• _Supplied information_

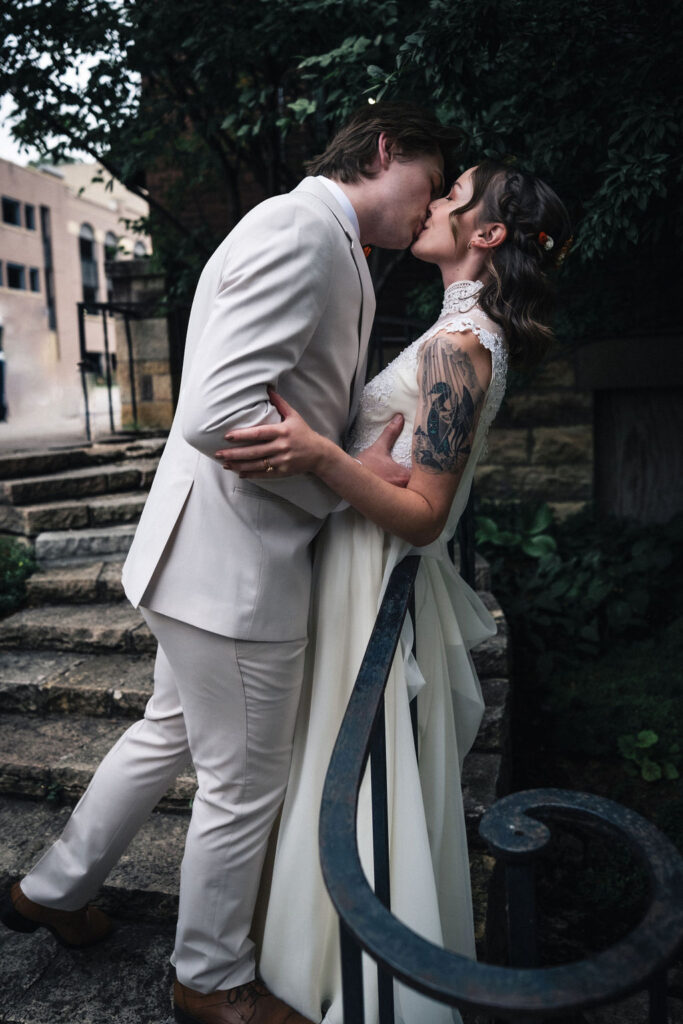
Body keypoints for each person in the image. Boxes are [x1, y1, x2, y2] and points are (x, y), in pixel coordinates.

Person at [1, 104, 456, 1024]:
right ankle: (209, 979)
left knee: (165, 730)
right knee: (243, 785)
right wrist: (343, 479)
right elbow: (214, 413)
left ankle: (50, 890)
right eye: (432, 181)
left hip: (206, 555)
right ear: (384, 149)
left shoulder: (330, 240)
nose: (432, 206)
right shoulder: (302, 229)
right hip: (238, 567)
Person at [218, 161, 572, 1023]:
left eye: (456, 195)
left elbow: (420, 515)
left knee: (355, 778)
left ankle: (357, 980)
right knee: (338, 774)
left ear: (485, 234)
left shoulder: (458, 350)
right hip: (352, 567)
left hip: (374, 577)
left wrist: (324, 459)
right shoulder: (453, 336)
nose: (438, 200)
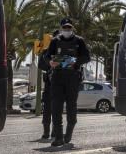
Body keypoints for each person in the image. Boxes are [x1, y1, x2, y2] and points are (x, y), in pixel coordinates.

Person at [46, 17, 91, 147]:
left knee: (71, 107)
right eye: (65, 27)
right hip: (57, 77)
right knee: (56, 107)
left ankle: (69, 132)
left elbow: (87, 57)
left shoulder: (79, 41)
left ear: (72, 28)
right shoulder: (55, 41)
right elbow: (47, 55)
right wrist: (50, 62)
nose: (67, 30)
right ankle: (58, 137)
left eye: (69, 27)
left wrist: (75, 61)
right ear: (61, 28)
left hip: (72, 77)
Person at [39, 29, 59, 141]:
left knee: (57, 110)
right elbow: (41, 65)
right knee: (47, 110)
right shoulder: (47, 51)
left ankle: (55, 132)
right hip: (49, 85)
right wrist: (50, 64)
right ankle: (46, 132)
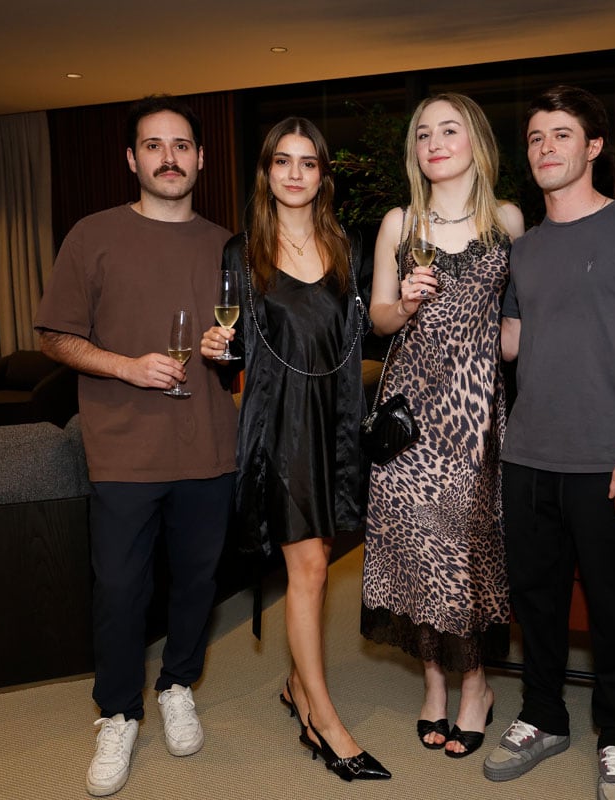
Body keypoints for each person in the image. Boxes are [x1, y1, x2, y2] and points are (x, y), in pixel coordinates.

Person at [483, 84, 615, 799]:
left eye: (561, 136)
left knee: (612, 603)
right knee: (534, 600)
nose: (546, 149)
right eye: (536, 138)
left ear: (593, 146)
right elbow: (509, 343)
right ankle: (543, 715)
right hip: (527, 453)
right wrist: (451, 296)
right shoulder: (525, 250)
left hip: (609, 456)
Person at [34, 94, 237, 798]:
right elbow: (56, 335)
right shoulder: (92, 235)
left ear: (201, 158)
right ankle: (117, 713)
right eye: (154, 146)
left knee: (198, 582)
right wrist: (126, 366)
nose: (169, 158)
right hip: (123, 448)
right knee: (121, 591)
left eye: (181, 146)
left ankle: (178, 683)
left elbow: (248, 348)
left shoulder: (226, 244)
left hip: (210, 443)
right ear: (132, 159)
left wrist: (228, 349)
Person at [199, 117, 390, 781]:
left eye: (308, 163)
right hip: (279, 425)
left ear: (322, 175)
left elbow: (365, 332)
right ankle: (322, 720)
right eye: (283, 161)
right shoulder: (240, 251)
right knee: (308, 567)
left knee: (322, 556)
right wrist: (219, 351)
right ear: (267, 172)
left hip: (336, 417)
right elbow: (242, 350)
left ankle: (292, 682)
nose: (295, 174)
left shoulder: (349, 248)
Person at [362, 93, 524, 759]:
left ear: (476, 142)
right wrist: (402, 303)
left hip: (475, 414)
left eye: (448, 129)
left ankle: (476, 687)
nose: (434, 141)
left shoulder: (508, 219)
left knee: (467, 554)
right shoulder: (400, 221)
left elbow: (515, 326)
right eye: (424, 133)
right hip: (407, 419)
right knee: (409, 549)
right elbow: (377, 319)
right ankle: (434, 684)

• _To do_
Reproduce each line of the records exactly, omitting any picture.

• _Response_
Body keypoints for each person in the image. Boxes are [x1, y1, x2, y2] and points are (x, y), in pixel coordinates.

Person at [1, 104, 456, 1024]:
right ankle: (209, 979)
left knee: (165, 730)
right knee: (243, 785)
right wrist: (343, 479)
right elbow: (214, 413)
left ankle: (50, 890)
right eye: (432, 181)
left hip: (206, 555)
right ear: (384, 149)
left shoulder: (330, 240)
nose: (432, 206)
right shoulder: (302, 229)
right hip: (238, 567)
Person at [218, 161, 572, 1023]:
left eye: (456, 195)
left elbow: (420, 515)
left knee: (355, 778)
left ankle: (357, 980)
right knee: (338, 774)
left ear: (485, 234)
left shoulder: (458, 350)
right hip: (352, 567)
left hip: (374, 577)
left wrist: (324, 459)
right shoulder: (453, 336)
nose: (438, 200)
Body keypoints for each person in the image. Boxes are [x1, y1, x2, y2] and points are (x, y), in pixel coordinates.

Person at [46, 17, 91, 147]:
left knee: (71, 107)
right eye: (65, 27)
right hip: (57, 77)
right knee: (56, 107)
left ankle: (69, 132)
left elbow: (87, 57)
left shoulder: (79, 41)
left ear: (72, 28)
right shoulder: (55, 41)
right elbow: (47, 55)
right wrist: (50, 62)
nose: (67, 30)
right ankle: (58, 137)
left eye: (69, 27)
left wrist: (75, 61)
right ear: (61, 28)
left hip: (72, 77)
Person at [39, 29, 59, 141]:
left knee: (57, 110)
right elbow: (41, 65)
right knee: (47, 110)
right shoulder: (47, 51)
left ankle: (55, 132)
right hip: (49, 85)
right wrist: (50, 64)
right ankle: (46, 132)
Body keypoints for each person in the image. Boxes are [x1, y1, x2, y2] and points are (x, y), in pixel coordinates.

Person at [483, 84, 615, 799]:
left eye: (561, 136)
left knee: (612, 603)
right knee: (534, 600)
nose: (546, 149)
right eye: (536, 138)
left ear: (593, 146)
right elbow: (509, 343)
right ankle: (543, 715)
right hip: (527, 453)
right wrist: (451, 296)
right shoulder: (525, 250)
left hip: (609, 456)
Person at [34, 94, 237, 798]:
right elbow: (56, 335)
right shoulder: (92, 235)
left ear: (201, 158)
right ankle: (117, 713)
right eye: (154, 146)
left knee: (198, 582)
right wrist: (126, 366)
nose: (169, 158)
right hip: (123, 448)
right knee: (121, 591)
left eye: (181, 146)
left ankle: (178, 683)
left elbow: (248, 348)
left shoulder: (226, 244)
left hip: (210, 443)
right ear: (132, 159)
left wrist: (228, 349)
Person at [199, 117, 390, 781]:
left eye: (308, 163)
right hip: (279, 425)
left ear: (322, 175)
left elbow: (365, 332)
right ankle: (322, 720)
right eye: (283, 161)
right shoulder: (240, 251)
right knee: (308, 567)
left knee: (322, 556)
right wrist: (219, 351)
right ear: (267, 172)
left hip: (336, 417)
right elbow: (242, 350)
left ankle: (292, 682)
nose: (295, 174)
left shoulder: (349, 248)
Person at [362, 93, 524, 759]:
left ear: (476, 142)
right wrist: (402, 303)
left hip: (475, 414)
left eye: (448, 129)
left ankle: (476, 687)
nose: (434, 141)
left shoulder: (508, 219)
left knee: (467, 554)
right shoulder: (400, 221)
left elbow: (515, 326)
right eye: (424, 133)
right hip: (407, 419)
right knee: (409, 549)
right elbow: (377, 319)
right ankle: (434, 684)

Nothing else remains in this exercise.